# EXERCISE INSTRUCTIONS
Reproduce every one of the following rows verbatim.

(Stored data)
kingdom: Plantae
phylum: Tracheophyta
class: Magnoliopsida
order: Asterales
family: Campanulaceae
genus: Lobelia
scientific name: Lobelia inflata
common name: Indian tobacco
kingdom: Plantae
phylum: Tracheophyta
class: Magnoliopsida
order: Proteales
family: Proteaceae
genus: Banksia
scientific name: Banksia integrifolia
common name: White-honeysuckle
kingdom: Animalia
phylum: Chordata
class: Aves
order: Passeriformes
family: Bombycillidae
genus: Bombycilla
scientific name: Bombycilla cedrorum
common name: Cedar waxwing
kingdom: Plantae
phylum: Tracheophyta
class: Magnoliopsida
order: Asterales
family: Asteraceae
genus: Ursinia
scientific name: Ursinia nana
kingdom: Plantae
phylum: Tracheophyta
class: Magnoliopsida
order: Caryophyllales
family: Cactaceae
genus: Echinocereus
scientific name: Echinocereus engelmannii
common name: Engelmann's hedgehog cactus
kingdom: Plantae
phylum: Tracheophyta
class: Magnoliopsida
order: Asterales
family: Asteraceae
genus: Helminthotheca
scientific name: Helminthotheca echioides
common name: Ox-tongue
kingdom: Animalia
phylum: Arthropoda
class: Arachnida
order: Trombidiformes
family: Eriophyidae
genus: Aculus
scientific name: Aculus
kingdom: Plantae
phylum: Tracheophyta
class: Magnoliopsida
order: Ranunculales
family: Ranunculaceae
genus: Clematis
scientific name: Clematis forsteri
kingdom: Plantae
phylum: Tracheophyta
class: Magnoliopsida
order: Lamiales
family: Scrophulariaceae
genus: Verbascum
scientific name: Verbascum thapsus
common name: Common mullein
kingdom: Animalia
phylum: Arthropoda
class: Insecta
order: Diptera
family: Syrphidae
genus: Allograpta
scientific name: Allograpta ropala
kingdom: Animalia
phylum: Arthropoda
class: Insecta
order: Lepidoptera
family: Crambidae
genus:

# WRITTEN RESPONSE
kingdom: Plantae
phylum: Tracheophyta
class: Magnoliopsida
order: Asterales
family: Campanulaceae
genus: Lobelia
scientific name: Lobelia inflata
common name: Indian tobacco
kingdom: Plantae
phylum: Tracheophyta
class: Magnoliopsida
order: Proteales
family: Proteaceae
genus: Banksia
scientific name: Banksia integrifolia
common name: White-honeysuckle
kingdom: Animalia
phylum: Chordata
class: Aves
order: Passeriformes
family: Bombycillidae
genus: Bombycilla
scientific name: Bombycilla cedrorum
common name: Cedar waxwing
kingdom: Plantae
phylum: Tracheophyta
class: Magnoliopsida
order: Asterales
family: Asteraceae
genus: Ursinia
scientific name: Ursinia nana
kingdom: Plantae
phylum: Tracheophyta
class: Magnoliopsida
order: Caryophyllales
family: Cactaceae
genus: Echinocereus
scientific name: Echinocereus engelmannii
common name: Engelmann's hedgehog cactus
kingdom: Plantae
phylum: Tracheophyta
class: Magnoliopsida
order: Asterales
family: Asteraceae
genus: Helminthotheca
scientific name: Helminthotheca echioides
common name: Ox-tongue
kingdom: Animalia
phylum: Arthropoda
class: Arachnida
order: Trombidiformes
family: Eriophyidae
genus: Aculus
scientific name: Aculus
kingdom: Plantae
phylum: Tracheophyta
class: Magnoliopsida
order: Ranunculales
family: Ranunculaceae
genus: Clematis
scientific name: Clematis forsteri
kingdom: Plantae
phylum: Tracheophyta
class: Magnoliopsida
order: Lamiales
family: Scrophulariaceae
genus: Verbascum
scientific name: Verbascum thapsus
common name: Common mullein
kingdom: Animalia
phylum: Arthropoda
class: Insecta
order: Diptera
family: Syrphidae
genus: Allograpta
scientific name: Allograpta ropala
kingdom: Animalia
phylum: Arthropoda
class: Insecta
order: Lepidoptera
family: Crambidae
genus:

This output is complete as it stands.